Nr. 27 vom 6. Juli1996

 

Bauernblatt für Schleswig-Holstein und Hamburg

Autor Dr. agr. Hans Peter Stamp

Logisch?

Keine Frage, dort wo es Defizite im Umweltschutz gibt, muss man den Ausgleich dieser Defizite anstreben. Für die Bauern ist dies seit vielen Jahren selbstverständlich.

Es kann aber auch überhaupt nicht bestritten werden, dass Umweltauflagen ein Wettbewerbselement sein können und, wie an vielen Beispielen gezeigt werden kann, auch sind. Ob es die Unterschiede bei der Zulassung kostengünstiger Pflanzenschutzmittel sind oder bei der Dichte der Viehhaltung im Verhältnis zur vorhandenen Fläche; ob es unterschiedliche Umweltanforderungen bei Bauauflagen gibt oder im Bereich der eingesetzten Technik, unsere Bauern wissen viele Lieder davon zu singen.
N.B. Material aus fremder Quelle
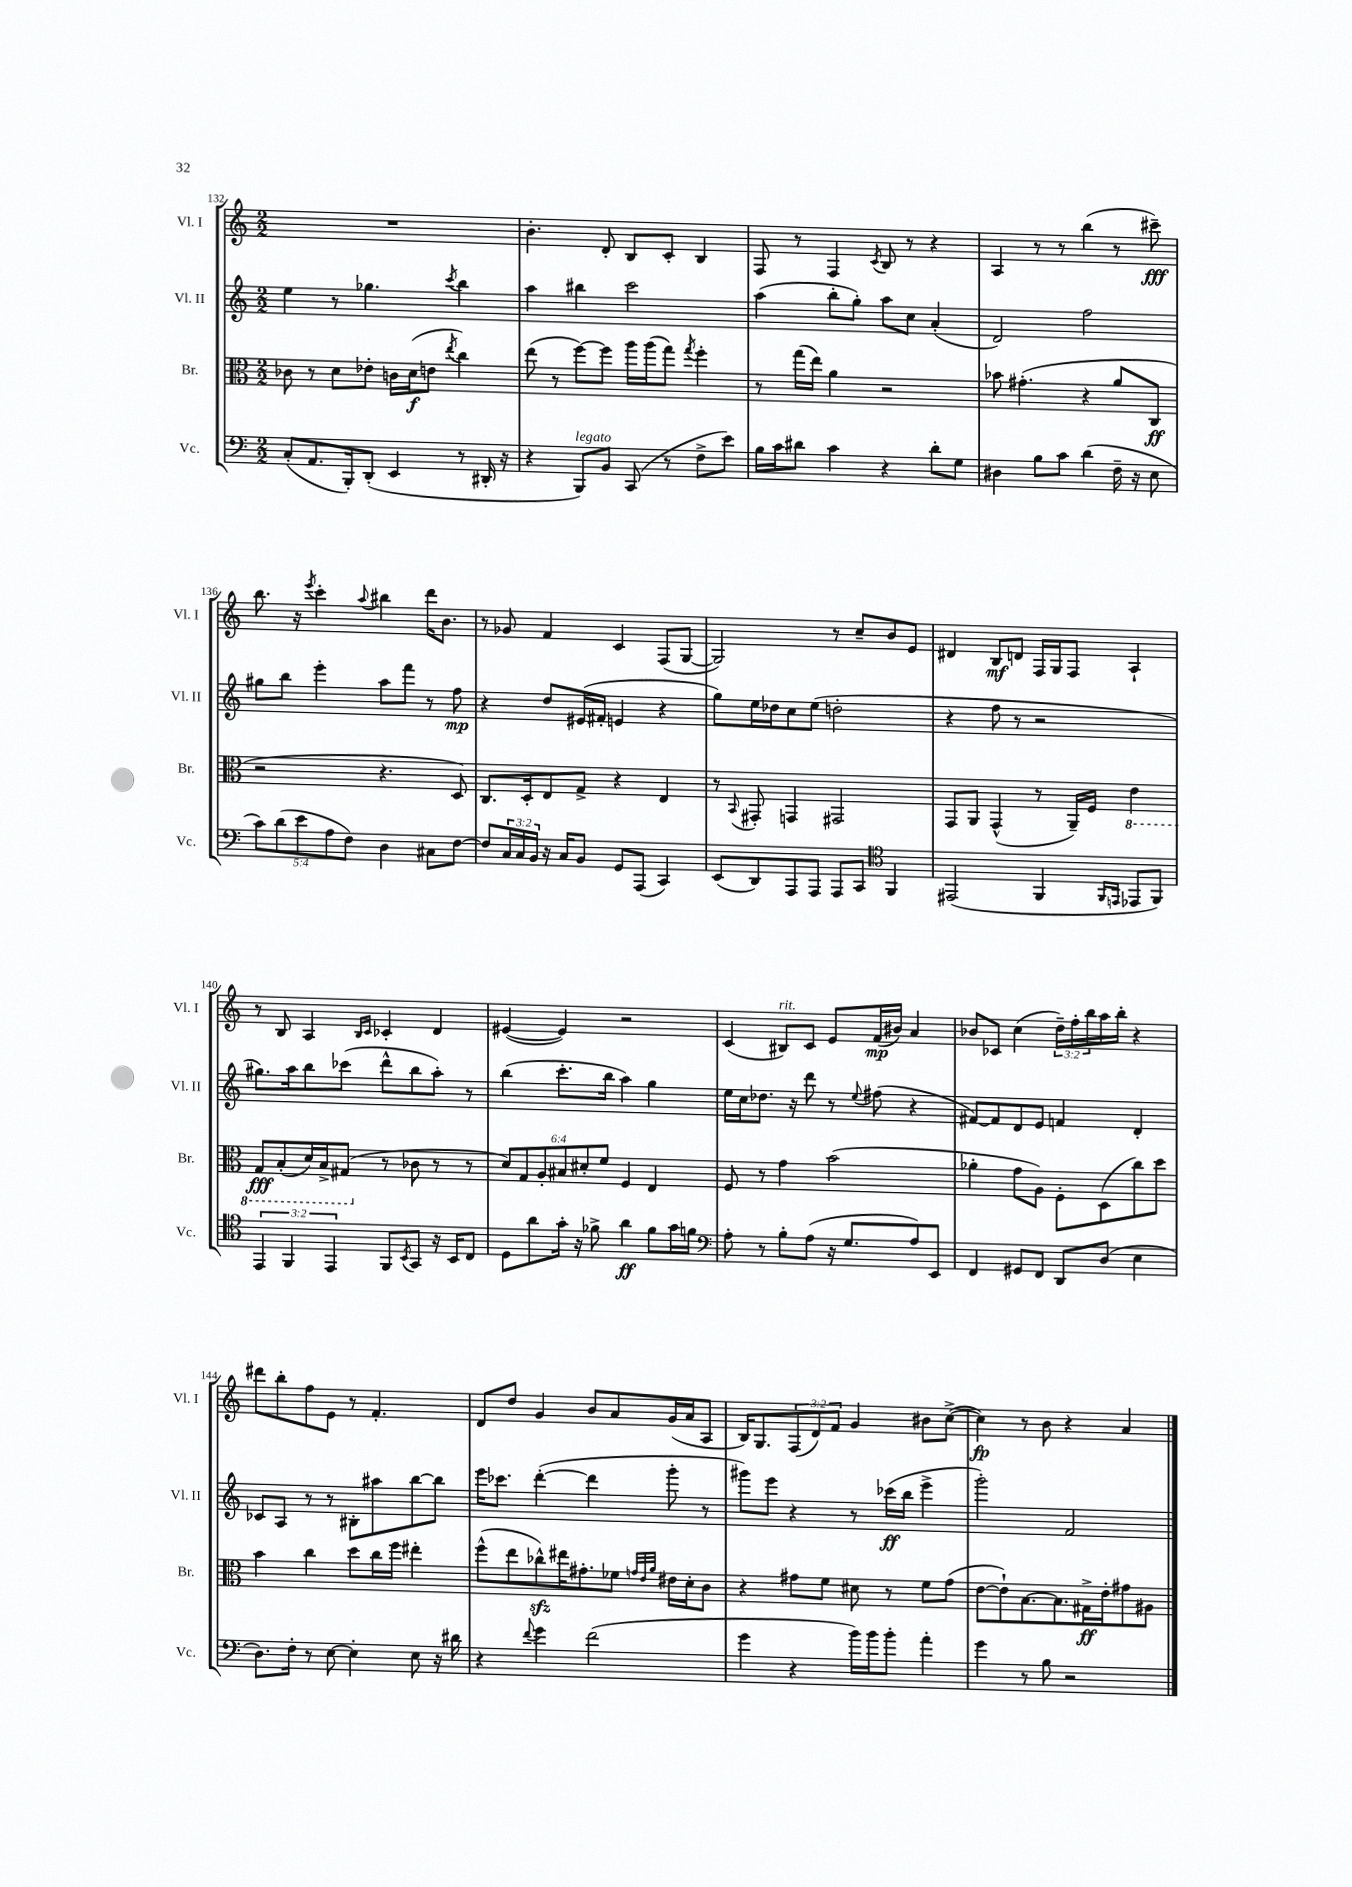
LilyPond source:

<<
\new StaffGroup <<
\new Staff = "s0" \with { instrumentName = "Vl. I" shortInstrumentName = "Vl. I" } {
    \clef treble \key c \major \numericTimeSignature \time 2/2 \override Staff.TupletNumber.text = #tuplet-number::calc-fraction-text
    R1 |
    b'4.-. d'8-. b8 c'8-. b4 |
    f8 r8 f4 \acciaccatura { c'8 } b8 r8 r4 |
    a4 r8 r8 b''4( r8 cis'''8--\fff) |
    b''8. r16 \acciaccatura { e'''8 } c'''4-. \appoggiatura { a''8 } bis''4 d'''16 b'8. |
    r8 ges'8 f'4 c'4 f8( g8~ |
    g2) r8 c''8-- b'8 e'8 |
    dis'4 b8\mf d'8 f16 g16 f8 a4-! |
    r8 b8 a4 \grace { b16 c'16 } ces'4-. d'4 |
    eis'4~( eis'4) r2 |
    c'4( bis8^\markup { \italic "rit." }) c'8 e'8 f'16\mp( bis'16) a'4 |
    bes'8 ces'8 c''4( \tuplet 3/2 { d''16--) f''16-. b''16 } a''16 b''16-. r4 |
    dis'''8 b''8-. f''8 e'8 r8 f'4.-. |
    d'8 d''8 g'4 b'8 a'8 g'16( a'16 a8 |
    b16) g8. \tuplet 3/2 { f8( d'8) f'8 } g'4 bis'8 c''8~->( |
    c''4\fp) r8 b'8 r4 a'4 \bar "|." |
}
\new Staff = "s1" \with { instrumentName = "Vl. II" shortInstrumentName = "Vl. II" } {
    \clef treble \key c \major \numericTimeSignature \time 2/2
    e''4 r8 ges''4. \acciaccatura { c'''8 } b''4 |
    a''4 bis''4 c'''2 |
    a''4( b''8-. g''8-.) a''8 c''8 a'4-.( |
    d'2) f''2 |
    gis''8 b''8 e'''4-. a''8 f'''8 r8 f''8\mp |
    r4 d''8 eis'16( fis'16-. e'4 r4 |
    g''8) e''16 des''16 c''8 e''8( d''2-. |
    r4 f''8 r8 r2 |
    gis''8.) a''16 b''8 ces'''8( d'''8-^ b''8 a''8-.) r8 |
    b''4( c'''8.-. b''16 a''4) g''4 |
    e''16 c''16 des''8. r16 d'''8 r8 \appoggiatura { e''8 } fis''8( r4 |
    fis'8~) fis'8 d'8 e'8 f'4 d'4-. |
    ces'8 a8 r8 r8 bis8-. ais''8 b''8~ b''8 |
    e'''16 ces'''8. d'''4~-.( d'''4 g'''8-. r8 |
    gis'''8) e'''8 r4 r8 ces'''16\ff( b''16 e'''4-> |
    g'''2-.) f'2 \bar "|." |
}
\new Staff = "s2" \with { instrumentName = "Br." shortInstrumentName = "Br." } {
    \clef alto \key c \major \numericTimeSignature \time 2/2 \override Staff.TupletNumber.text = #tuplet-number::calc-fraction-text
    ces'8 r8 d'8 ees'8-. c'16 d'16\f( e'8 \acciaccatura { e''8 } c''4) |
    e''8( r8 f''8~) f''8 a''16 a''16( g''8) \acciaccatura { g''8 } f''4-. |
    r8 g''16( e''16) a'4 r2 |
    bes'8 gis'4.-.( r4 a'8 c8\ff |
    r2 r4. d8) |
    c8. d16-. e8 g8-> r4 e4 |
    r8 \appoggiatura { b,8 } gis,8-. g,4 gis,2 |
    g,8 a,8 g,4-^( r8 a,16--) f16 \ottava #-1 e4 |
    g,8\fff b,8-.( d16) b,16-> gis,8( \ottava #0 r8 ces'8 r8 r8 |
    \tuplet 6/4 { d'8) g8 a8-. bis8 dis'8-. f'8 } f4 e4 |
    f8 r8 g'4 b'2( |
    aes'4-. g'8 a8) f8-. d8( c''8) d''8 |
    b'4 c''4 d''8 c''16 f''16 eis''4-. |
    f''8-^( e''8 ces''8-^\sfz) eis''16 gis'8.-. fes'8 \grace { g'32 e'32 a'32 } eis'16 d'16-. c'8 |
    r4 gis'8 f'8 dis'8 r8 f'8 gis'8( |
    e'8~ e'8-!) b8.~ b8. gis16->\ff e'16-. gis'8 ais8 \bar "|." |
}
\new Staff = "s3" \with { instrumentName = "Vc." shortInstrumentName = "Vc." } {
    \clef bass \key c \major \numericTimeSignature \time 2/2 \override Staff.TupletNumber.text = #tuplet-number::calc-fraction-text
    c8-.( a,8. b,,16-.) d,8-.( e,4 r8 dis,16-. r16 |
    r4 b,,8^\markup { \italic "legato" }) b,8 c,8( r8 f8-> e'8) |
    b16 c'16 dis'8 c'4 r4 dis'8-. g8 |
    dis4 b8 c'8 d'4( f16-- r16 e8 |
    \tuplet 5/4 { c'8) d'8( e'8 a8 f8) } d4 cis8 f8~ |
    f8 \tuplet 3/2 { c16 c16 b,16 } r16 c16 b,8 g,8 a,,8( c,4) |
    e,8( d,8) a,,8 a,,8 a,,8 c,8 \clef tenor f,4 |
    eis,2( f,4 \grace { f,16 e,16 } ees,8 f,8) |
    \tuplet 3/2 { e,4 f,4 e,4 } f,8 \acciaccatura { b,8 } g,8 r16 b,16 c8 |
    d8 a'8 g'16-. r16 fes'8-> a'4\ff fes'8 g'16 f'16 |
    \clef bass a8-. r8 b8-. a8( r16 g8. a8) e,8 |
    f,4 gis,8 f,8 d,8 d8( e4 |
    d8.) f16-. r8 e8~ e4-. e8 r16 dis'16 |
    r4 \appoggiatura { f'8 } g'4 f'2( |
    g'4 r4 b'16) b'16 b'8-. a'4-. |
    g'4 r8 b8 r2 \bar "|." |
}
>>
>>
\layout { \context { \Score currentBarNumber = #132 } }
Und in diesem Bereich steht uns in den nächsten Jahren eine zusätzliche Diskussion ins Haus, die Frage der Verknüpfung der Ausgleichszahlungen bei der Agrarreform mit Umweltauflagen. Der Bauernverband hat diese Verknüpfung stets abgelehnt. Die Ausgleichszahlungen wurden seinerzeit wegen der Absenkung der Interventionspreise eingeführt. Solange die Absenkung Bestand hat, müssen auch die Ausgleichszahlungen zu den ursprünglichen Bedingungen gewährt werden.

Hinzu kommt folgendes: Wir haben in Schleswig-Holstein einen Umweltstandard, und das wird auch in Brüssel nicht bestritten, der für andere Bereiche der EU in weiter Zukunft liegt. Als der Vorstand des Bauernverbandes Schleswig-Holstein im vorigen Jahr bei Kommissar Fischler war, fiel das Wort, der schleswig-holsteinische Umweltstandard sei von vielen in der EU frühestens in 15 Jahren einholbar. Das einmalige Knicknetz, der sehr hohe Grünlandanteil, der besonders hohe Anteil an Winterfrüchten, die besonders gleichmäßig auf die Fläche verteilte Viehhaltung und nicht zuletzt die Spitzenposition bei der Grundwasserqualität finden bei solchen Bewertungen ihren Niederschlag neben vielen anderen Aspekten.

Sollte es einmal zu neuen Umweltauflagen in der Europäischen Union kommen, müssen diese vielen Pluspunkte Berücksichtigung finden. Im Klartext: Bevor andere unseren Standard nicht erreicht haben, darf es bei uns keine neuen Auflagen geben. Auf keinen Fall darf es auch eine Neubelebung der leidigen Mitnahmediskussion geben.

Wir haben diese Diskussion noch in schlechter Erinnerung, als es in Schleswig- Holstein um die Neuorientierung der Extensivierungsverträge ging. Diejenigen, die ganz oder teilweise bereits vor Eintritt in derartige Verträge die Bedingungen erfüllt hatten, würden, so hieß es damals, das Geld nur mitnehmen. Nach dem Regierungswechsel in Kiel von 1988 schaffte die neue Landesregierung deshalb die alten Vertragsmuster ab und setzte andere an ihre Stelle, die in der Landwirtschaft heute nur schlecht akzeptiert werden. Die damalige Denkweise der Landesregierung in der Frage des Mitnahmeeffekts läuft letztlich darauf hinaus, dass zwei, wenn sie das gleiche tun, doch nicht das gleiche tun. Wenn zwei Landwirte sich besonders umweltgerecht verhalten, kann man doch wohl nicht den negativer beurteilen, der sich schön länger so verhält.

Dieser folgenschwere Denkfehler darf sich auf europäischer Ebene auf keinen Fall wiederholen. Diejenigen, die nicht in der Lage sind, sich von dem Denkfehler des angeblich unerwünschten Mitnahmeeffekts zu befreien, wissen offenbar nicht, welch gefährliches Spiel sie betreiben: sie ermuntern Menschen dazu, einen bereits erreichten Umweltstandard wieder zu verlassen, um im Vergleich mit anderen, die diesen Standard erst noch erreichen müssen, nicht irgendwann schlechter behandelt zu werden.